Maybe we left a day too soon, but after a few days of heavy winds and cooler temperatures, we were anxious to leave Key West and so we headed out into the 20kt winds and choppy seas at sunrise Wednesday morning. By 9AM I was prone on the port side settee not really enjoying my first trip on the Gulf of Mexico. After a long bouncy day, at last were were rewarded by dropping anchor along the isolated shores of the Shark River amid the Florida Everglades. Postings on the boating guide 'Active Captain' noted an abundance of wildlife in the area, including birds, dolphins and alligators. We saw a few pelicans and shore birds but little else. After dark we scanned the shoreline with a flashlight looking for the beady red eyes of the gators, but saw nothing. With temperatures hovering in the high 40's it was just too cold. Even the stars were dimmed by an almost full moon.

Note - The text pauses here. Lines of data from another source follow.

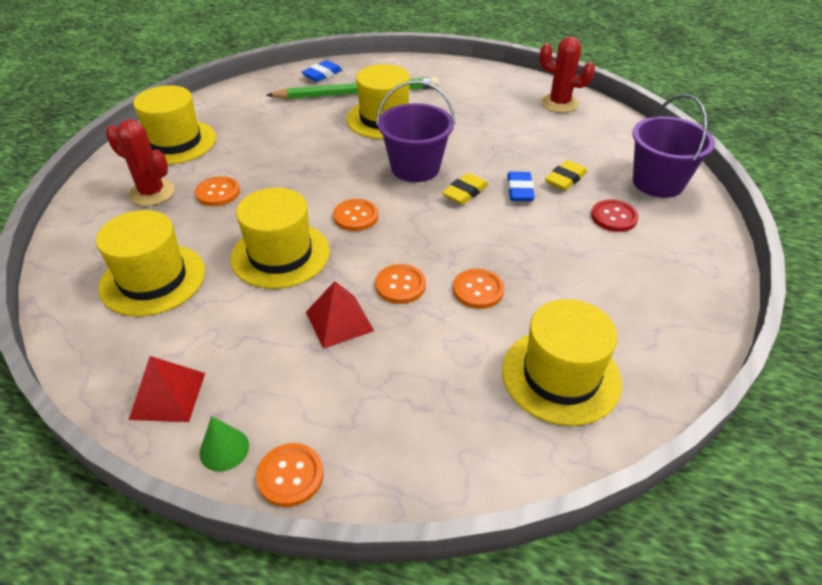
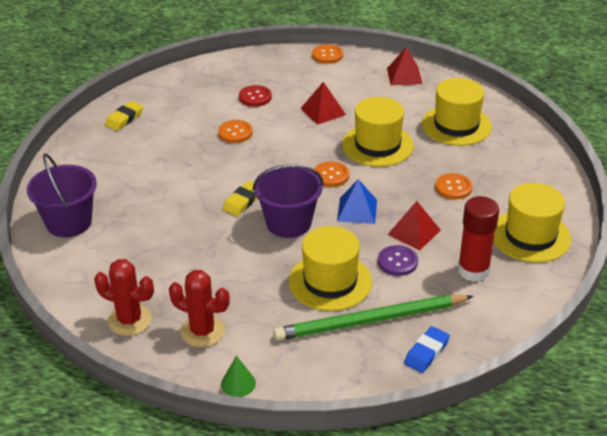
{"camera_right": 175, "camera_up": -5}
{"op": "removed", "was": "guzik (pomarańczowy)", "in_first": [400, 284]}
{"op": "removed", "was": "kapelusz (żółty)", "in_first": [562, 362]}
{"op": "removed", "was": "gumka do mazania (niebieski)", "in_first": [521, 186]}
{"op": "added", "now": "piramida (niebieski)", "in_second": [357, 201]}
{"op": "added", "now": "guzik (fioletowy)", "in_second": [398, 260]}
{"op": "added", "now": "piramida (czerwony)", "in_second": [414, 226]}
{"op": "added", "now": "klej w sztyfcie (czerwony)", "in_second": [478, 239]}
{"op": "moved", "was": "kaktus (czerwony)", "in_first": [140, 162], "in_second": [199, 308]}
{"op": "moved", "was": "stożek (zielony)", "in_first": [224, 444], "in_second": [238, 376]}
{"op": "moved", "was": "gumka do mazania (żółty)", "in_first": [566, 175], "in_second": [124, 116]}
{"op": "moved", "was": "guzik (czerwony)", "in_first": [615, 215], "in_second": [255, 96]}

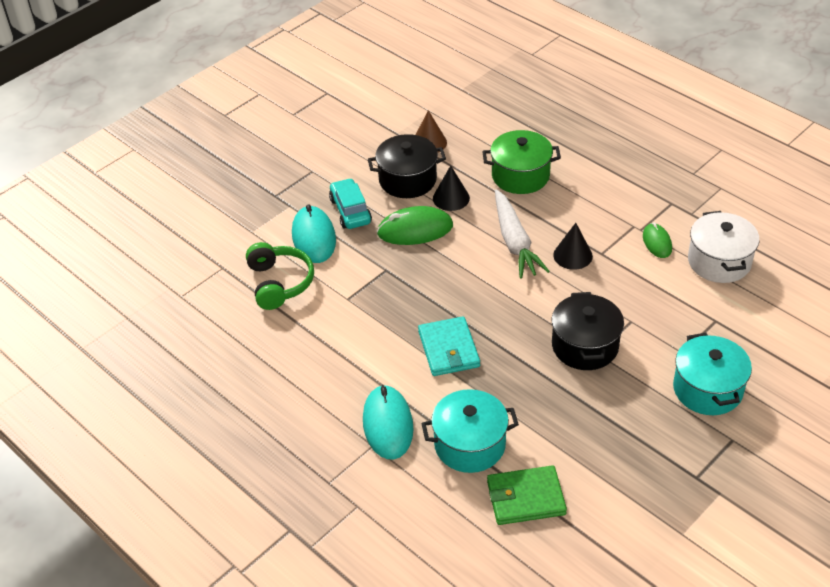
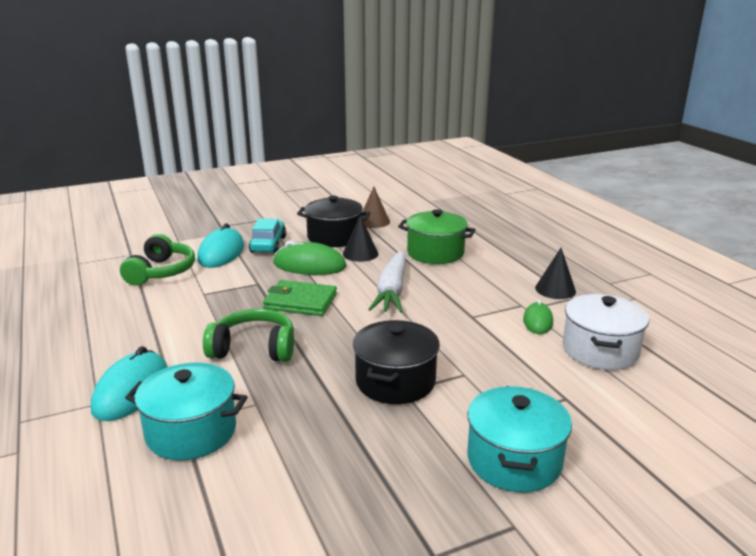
{"camera_right": 20, "camera_up": -20}
{"op": "moved", "was": "portfel (zielony)", "in_first": [527, 495], "in_second": [300, 298]}
{"op": "moved", "was": "stożek (czarny)", "in_first": [573, 246], "in_second": [555, 273]}
{"op": "replaced", "was": "portfel (turkusowy)", "now": "słuchawki (zielony)", "in_first": [449, 346], "in_second": [248, 335]}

After a long day on the water, and another full day ahead of us, it was early to bed. Just after turning out the light I heard heavy breathing outside our porthole. "Gator" I thought, and ran upstairs to check it out. I threw open the cockpit door and the breath sounded close enough to touch. I shrieked, slammed the door, and ran for our new handheld "Super Spot" light. The Cap'n heard the commotion and joined me in the salon. Together we ventured into the cockpit. Just as the Cap'n aimed the spot towards shore a dolphin shot straight up out of the water into the beam of light. "Did you see that?" the Cap'n gasped. We watched in awe as he (she?)continued to jump, dive and frolic in the moonlight, finally disappearing into the dark water.
You don't need an abundance of wildlife to leave a lasting impression - just one graceful dolphin will do.